Data supplied -
=======
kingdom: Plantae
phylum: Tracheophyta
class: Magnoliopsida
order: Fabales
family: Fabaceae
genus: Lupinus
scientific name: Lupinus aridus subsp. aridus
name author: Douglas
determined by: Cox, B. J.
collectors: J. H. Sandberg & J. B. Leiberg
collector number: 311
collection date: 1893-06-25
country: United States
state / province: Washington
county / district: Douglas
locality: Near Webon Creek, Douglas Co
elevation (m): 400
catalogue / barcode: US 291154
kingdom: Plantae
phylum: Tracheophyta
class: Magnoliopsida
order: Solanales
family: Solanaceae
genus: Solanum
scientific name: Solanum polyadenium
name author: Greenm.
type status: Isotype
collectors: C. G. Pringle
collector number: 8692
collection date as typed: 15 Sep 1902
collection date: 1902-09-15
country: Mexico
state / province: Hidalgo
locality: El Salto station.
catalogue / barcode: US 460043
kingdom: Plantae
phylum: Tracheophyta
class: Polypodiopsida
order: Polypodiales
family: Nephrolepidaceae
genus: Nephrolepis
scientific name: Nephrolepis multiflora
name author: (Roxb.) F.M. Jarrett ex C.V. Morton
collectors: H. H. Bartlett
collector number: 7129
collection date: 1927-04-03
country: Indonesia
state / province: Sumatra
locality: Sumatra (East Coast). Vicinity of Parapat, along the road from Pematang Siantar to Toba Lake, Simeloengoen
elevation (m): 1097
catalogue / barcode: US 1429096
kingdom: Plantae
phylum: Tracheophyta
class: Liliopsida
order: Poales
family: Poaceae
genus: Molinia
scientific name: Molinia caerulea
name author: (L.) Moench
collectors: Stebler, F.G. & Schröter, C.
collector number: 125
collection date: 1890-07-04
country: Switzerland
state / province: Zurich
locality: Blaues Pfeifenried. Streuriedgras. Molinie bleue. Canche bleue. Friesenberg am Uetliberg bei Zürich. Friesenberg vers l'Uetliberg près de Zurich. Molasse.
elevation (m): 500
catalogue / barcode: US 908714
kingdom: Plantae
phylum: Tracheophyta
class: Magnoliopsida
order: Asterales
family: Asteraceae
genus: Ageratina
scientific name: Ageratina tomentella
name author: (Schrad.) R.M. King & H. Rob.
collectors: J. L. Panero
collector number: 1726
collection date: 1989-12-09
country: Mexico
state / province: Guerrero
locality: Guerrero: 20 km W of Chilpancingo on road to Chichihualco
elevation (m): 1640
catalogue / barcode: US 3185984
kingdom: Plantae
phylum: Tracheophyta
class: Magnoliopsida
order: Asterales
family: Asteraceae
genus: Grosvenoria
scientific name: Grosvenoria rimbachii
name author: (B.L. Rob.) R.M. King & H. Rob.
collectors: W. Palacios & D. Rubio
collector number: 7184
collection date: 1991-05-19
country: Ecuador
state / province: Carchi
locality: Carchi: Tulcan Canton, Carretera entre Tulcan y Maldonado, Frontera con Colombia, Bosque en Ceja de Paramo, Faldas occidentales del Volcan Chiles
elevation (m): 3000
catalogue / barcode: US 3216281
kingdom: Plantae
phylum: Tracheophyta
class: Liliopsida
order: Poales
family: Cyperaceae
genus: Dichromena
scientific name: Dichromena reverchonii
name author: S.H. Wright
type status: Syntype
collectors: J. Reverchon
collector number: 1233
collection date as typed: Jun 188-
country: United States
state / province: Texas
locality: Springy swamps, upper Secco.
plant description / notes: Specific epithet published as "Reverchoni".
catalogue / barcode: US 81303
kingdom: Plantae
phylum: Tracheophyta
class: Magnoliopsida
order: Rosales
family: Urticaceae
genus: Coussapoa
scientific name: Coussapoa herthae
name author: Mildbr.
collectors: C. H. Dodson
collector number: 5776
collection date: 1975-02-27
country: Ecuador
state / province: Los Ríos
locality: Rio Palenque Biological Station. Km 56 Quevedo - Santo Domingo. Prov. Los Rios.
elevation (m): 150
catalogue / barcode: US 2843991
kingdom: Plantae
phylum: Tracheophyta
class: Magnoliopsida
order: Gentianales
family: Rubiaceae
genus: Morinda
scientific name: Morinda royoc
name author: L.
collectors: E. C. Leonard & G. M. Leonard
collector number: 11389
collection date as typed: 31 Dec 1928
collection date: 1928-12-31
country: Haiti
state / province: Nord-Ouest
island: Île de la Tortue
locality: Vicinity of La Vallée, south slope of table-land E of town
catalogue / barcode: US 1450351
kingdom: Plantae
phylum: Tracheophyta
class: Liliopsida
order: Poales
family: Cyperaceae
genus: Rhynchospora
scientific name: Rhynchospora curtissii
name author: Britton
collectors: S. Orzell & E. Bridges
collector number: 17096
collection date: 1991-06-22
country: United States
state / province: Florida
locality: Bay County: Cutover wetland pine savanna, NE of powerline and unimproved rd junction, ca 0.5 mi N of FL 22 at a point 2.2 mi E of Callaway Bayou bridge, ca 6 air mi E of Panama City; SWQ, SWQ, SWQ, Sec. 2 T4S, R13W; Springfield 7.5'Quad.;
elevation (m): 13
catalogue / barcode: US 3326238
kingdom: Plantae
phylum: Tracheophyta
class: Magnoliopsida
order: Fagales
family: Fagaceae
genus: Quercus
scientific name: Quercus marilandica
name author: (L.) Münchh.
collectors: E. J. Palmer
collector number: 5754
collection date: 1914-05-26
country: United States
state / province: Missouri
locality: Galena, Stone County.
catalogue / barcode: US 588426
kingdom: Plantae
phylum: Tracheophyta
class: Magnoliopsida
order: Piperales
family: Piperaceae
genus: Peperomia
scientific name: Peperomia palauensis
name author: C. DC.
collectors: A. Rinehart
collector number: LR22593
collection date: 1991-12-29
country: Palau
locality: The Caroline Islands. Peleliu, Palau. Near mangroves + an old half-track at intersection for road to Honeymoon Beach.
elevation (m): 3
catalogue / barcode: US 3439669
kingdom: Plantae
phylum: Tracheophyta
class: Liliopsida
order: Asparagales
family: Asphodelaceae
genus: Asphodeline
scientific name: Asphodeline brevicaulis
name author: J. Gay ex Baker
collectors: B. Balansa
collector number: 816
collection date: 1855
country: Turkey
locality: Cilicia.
=======
Written problem -
Copy out every line of the items above, keeping each one unchanged and in its original order.

Solution to this problem -
kingdom: Plantae
phylum: Tracheophyta
class: Magnoliopsida
order: Fabales
family: Fabaceae
genus: Lupinus
scientific name: Lupinus aridus subsp. aridus
name author: Douglas
determined by: Cox, B. J.
collectors: J. H. Sandberg & J. B. Leiberg
collector number: 311
collection date: 1893-06-25
country: United States
state / province: Washington
county / district: Douglas
locality: Near Webon Creek, Douglas Co
elevation (m): 400
catalogue / barcode: US 291154
kingdom: Plantae
phylum: Tracheophyta
class: Magnoliopsida
order: Solanales
family: Solanaceae
genus: Solanum
scientific name: Solanum polyadenium
name author: Greenm.
type status: Isotype
collectors: C. G. Pringle
collector number: 8692
collection date as typed: 15 Sep 1902
collection date: 1902-09-15
country: Mexico
state / province: Hidalgo
locality: El Salto station.
catalogue / barcode: US 460043
kingdom: Plantae
phylum: Tracheophyta
class: Polypodiopsida
order: Polypodiales
family: Nephrolepidaceae
genus: Nephrolepis
scientific name: Nephrolepis multiflora
name author: (Roxb.) F.M. Jarrett ex C.V. Morton
collectors: H. H. Bartlett
collector number: 7129
collection date: 1927-04-03
country: Indonesia
state / province: Sumatra
locality: Sumatra (East Coast). Vicinity of Parapat, along the road from Pematang Siantar to Toba Lake, Simeloengoen
elevation (m): 1097
catalogue / barcode: US 1429096
kingdom: Plantae
phylum: Tracheophyta
class: Liliopsida
order: Poales
family: Poaceae
genus: Molinia
scientific name: Molinia caerulea
name author: (L.) Moench
collectors: Stebler, F.G. & Schröter, C.
collector number: 125
collection date: 1890-07-04
country: Switzerland
state / province: Zurich
locality: Blaues Pfeifenried. Streuriedgras. Molinie bleue. Canche bleue. Friesenberg am Uetliberg bei Zürich. Friesenberg vers l'Uetliberg près de Zurich. Molasse.
elevation (m): 500
catalogue / barcode: US 908714
kingdom: Plantae
phylum: Tracheophyta
class: Magnoliopsida
order: Asterales
family: Asteraceae
genus: Ageratina
scientific name: Ageratina tomentella
name author: (Schrad.) R.M. King & H. Rob.
collectors: J. L. Panero
collector number: 1726
collection date: 1989-12-09
country: Mexico
state / province: Guerrero
locality: Guerrero: 20 km W of Chilpancingo on road to Chichihualco
elevation (m): 1640
catalogue / barcode: US 3185984
kingdom: Plantae
phylum: Tracheophyta
class: Magnoliopsida
order: Asterales
family: Asteraceae
genus: Grosvenoria
scientific name: Grosvenoria rimbachii
name author: (B.L. Rob.) R.M. King & H. Rob.
collectors: W. Palacios & D. Rubio
collector number: 7184
collection date: 1991-05-19
country: Ecuador
state / province: Carchi
locality: Carchi: Tulcan Canton, Carretera entre Tulcan y Maldonado, Frontera con Colombia, Bosque en Ceja de Paramo, Faldas occidentales del Volcan Chiles
elevation (m): 3000
catalogue / barcode: US 3216281
kingdom: Plantae
phylum: Tracheophyta
class: Liliopsida
order: Poales
family: Cyperaceae
genus: Dichromena
scientific name: Dichromena reverchonii
name author: S.H. Wright
type status: Syntype
collectors: J. Reverchon
collector number: 1233
collection date as typed: Jun 188-
country: United States
state / province: Texas
locality: Springy swamps, upper Secco.
plant description / notes: Specific epithet published as "Reverchoni".
catalogue / barcode: US 81303
kingdom: Plantae
phylum: Tracheophyta
class: Magnoliopsida
order: Rosales
family: Urticaceae
genus: Coussapoa
scientific name: Coussapoa herthae
name author: Mildbr.
collectors: C. H. Dodson
collector number: 5776
collection date: 1975-02-27
country: Ecuador
state / province: Los Ríos
locality: Rio Palenque Biological Station. Km 56 Quevedo - Santo Domingo. Prov. Los Rios.
elevation (m): 150
catalogue / barcode: US 2843991
kingdom: Plantae
phylum: Tracheophyta
class: Magnoliopsida
order: Gentianales
family: Rubiaceae
genus: Morinda
scientific name: Morinda royoc
name author: L.
collectors: E. C. Leonard & G. M. Leonard
collector number: 11389
collection date as typed: 31 Dec 1928
collection date: 1928-12-31
country: Haiti
state / province: Nord-Ouest
island: Île de la Tortue
locality: Vicinity of La Vallée, south slope of table-land E of town
catalogue / barcode: US 1450351
kingdom: Plantae
phylum: Tracheophyta
class: Liliopsida
order: Poales
family: Cyperaceae
genus: Rhynchospora
scientific name: Rhynchospora curtissii
name author: Britton
collectors: S. Orzell & E. Bridges
collector number: 17096
collection date: 1991-06-22
country: United States
state / province: Florida
locality: Bay County: Cutover wetland pine savanna, NE of powerline and unimproved rd junction, ca 0.5 mi N of FL 22 at a point 2.2 mi E of Callaway Bayou bridge, ca 6 air mi E of Panama City; SWQ, SWQ, SWQ, Sec. 2 T4S, R13W; Springfield 7.5'Quad.;
elevation (m): 13
catalogue / barcode: US 3326238
kingdom: Plantae
phylum: Tracheophyta
class: Magnoliopsida
order: Fagales
family: Fagaceae
genus: Quercus
scientific name: Quercus marilandica
name author: (L.) Münchh.
collectors: E. J. Palmer
collector number: 5754
collection date: 1914-05-26
country: United States
state / province: Missouri
locality: Galena, Stone County.
catalogue / barcode: US 588426
kingdom: Plantae
phylum: Tracheophyta
class: Magnoliopsida
order: Piperales
family: Piperaceae
genus: Peperomia
scientific name: Peperomia palauensis
name author: C. DC.
collectors: A. Rinehart
collector number: LR22593
collection date: 1991-12-29
country: Palau
locality: The Caroline Islands. Peleliu, Palau. Near mangroves + an old half-track at intersection for road to Honeymoon Beach.
elevation (m): 3
catalogue / barcode: US 3439669
kingdom: Plantae
phylum: Tracheophyta
class: Liliopsida
order: Asparagales
family: Asphodelaceae
genus: Asphodeline
scientific name: Asphodeline brevicaulis
name author: J. Gay ex Baker
collectors: B. Balansa
collector number: 816
collection date: 1855
country: Turkey
locality: Cilicia.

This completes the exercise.